[Exercise inputs]
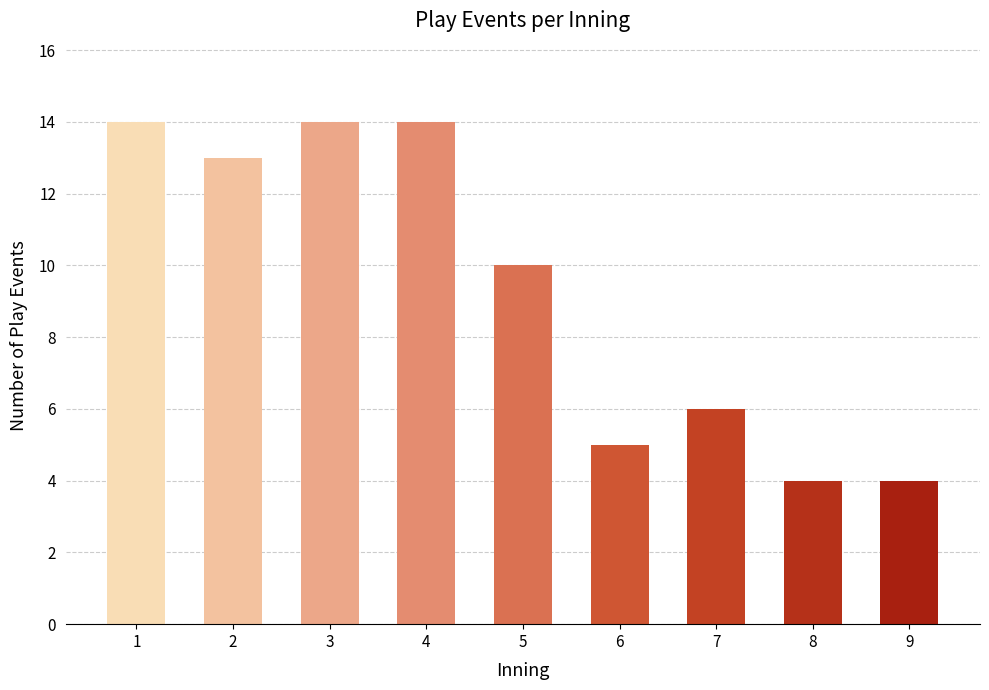

Reading left to right, transcribe all the data shown in this chart.

1=14	2=13	3=14	4=14	5=10	6=5	7=6	8=4	9=4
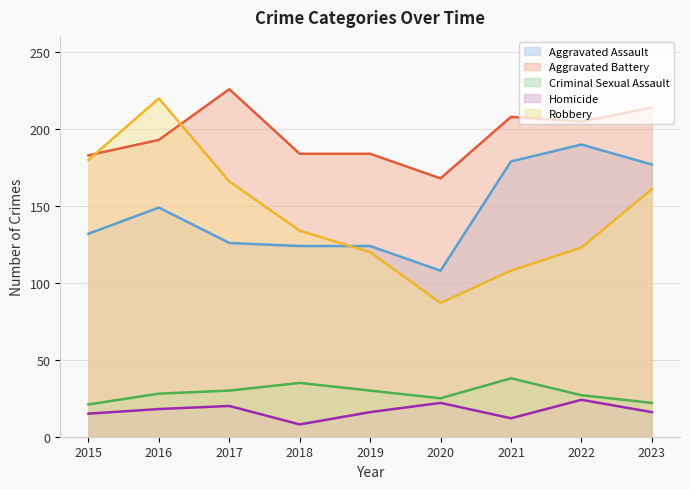

How many interior local peaks does the Homicide series have?

3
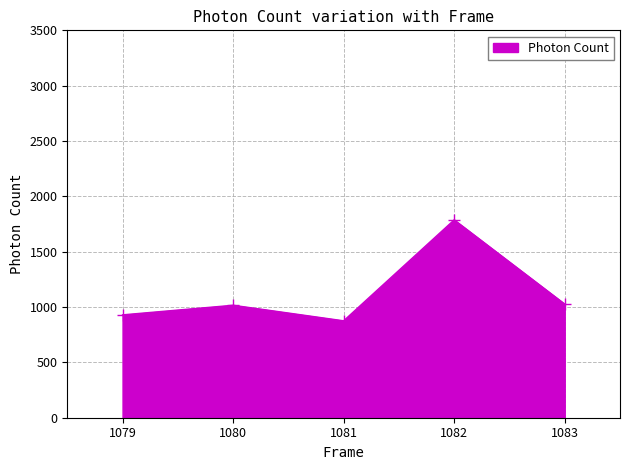

True or false: the data shows 1273.8 at 1079.

False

[What is expected] Can you return every entry above word for word, leaving out the pictures?

[Answer box]
Reading left to right, transcribe all the data shown in this chart.

1=14	2=13	3=14	4=14	5=10	6=5	7=6	8=4	9=4

How many interior local peaks does the Homicide series have?

3

True or false: the data shows 1273.8 at 1079.

False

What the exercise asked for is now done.